• Records for processing:
========================================================================

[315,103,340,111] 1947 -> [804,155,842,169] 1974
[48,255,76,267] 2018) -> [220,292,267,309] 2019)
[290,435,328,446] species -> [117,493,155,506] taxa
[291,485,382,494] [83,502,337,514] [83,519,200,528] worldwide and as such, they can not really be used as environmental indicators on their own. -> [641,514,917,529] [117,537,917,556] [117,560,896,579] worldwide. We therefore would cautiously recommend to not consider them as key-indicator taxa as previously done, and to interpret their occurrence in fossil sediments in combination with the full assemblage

========================================================================

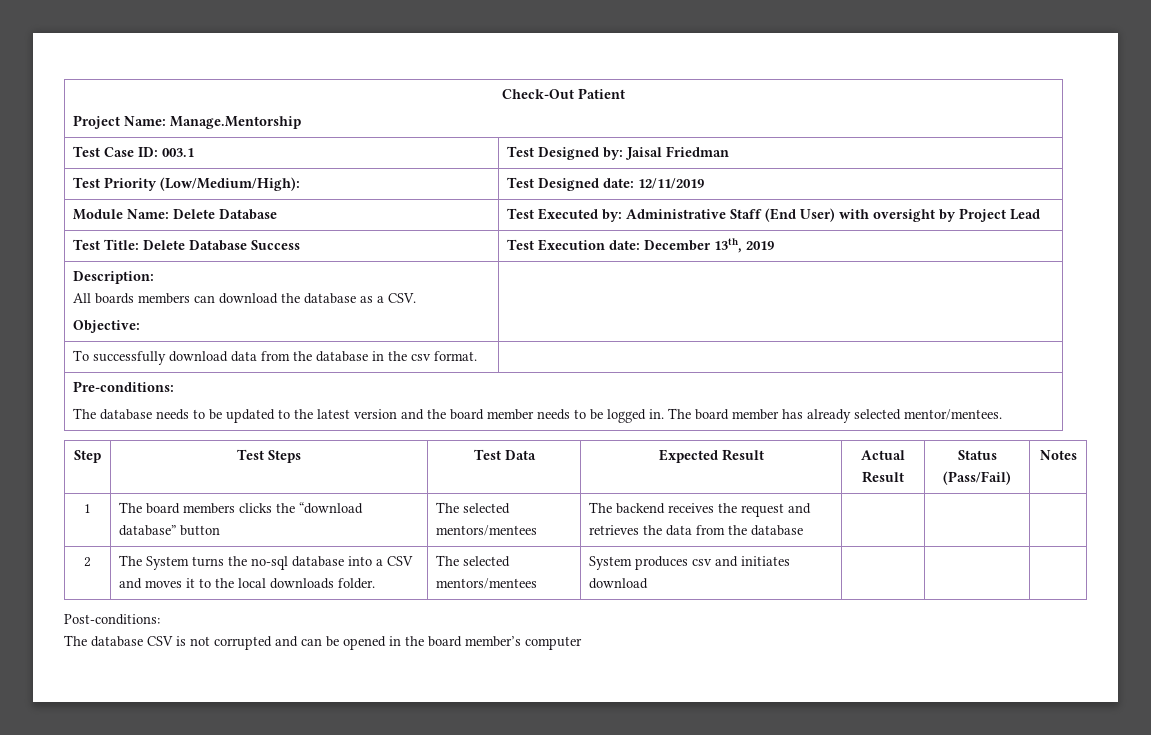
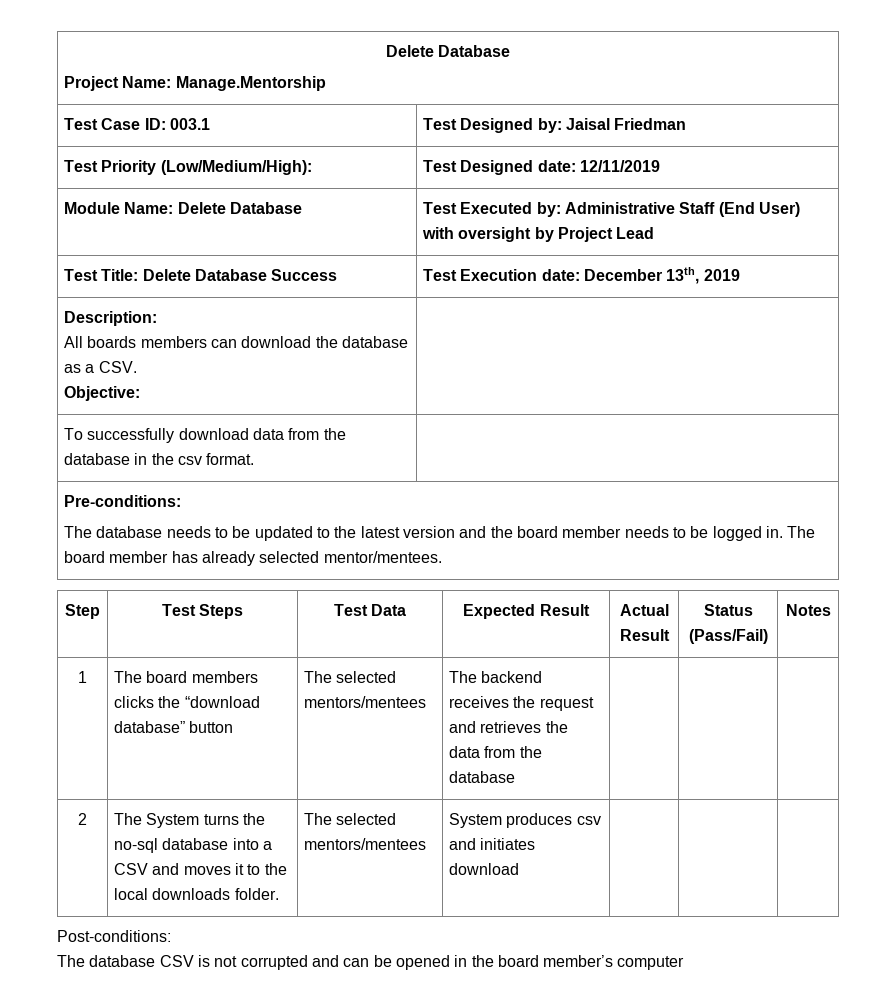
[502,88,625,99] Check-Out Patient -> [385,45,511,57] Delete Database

========================================================================

Where a line above contains the word "taxa", copy that line.

[290,435,328,446] species -> [117,493,155,506] taxa
[291,485,382,494] [83,502,337,514] [83,519,200,528] worldwide and as such, they can not really be used as environmental indicators on their own. -> [641,514,917,529] [117,537,917,556] [117,560,896,579] worldwide. We therefore would cautiously recommend to not consider them as key-indicator taxa as previously done, and to interpret their occurrence in fossil sediments in combination with the full assemblage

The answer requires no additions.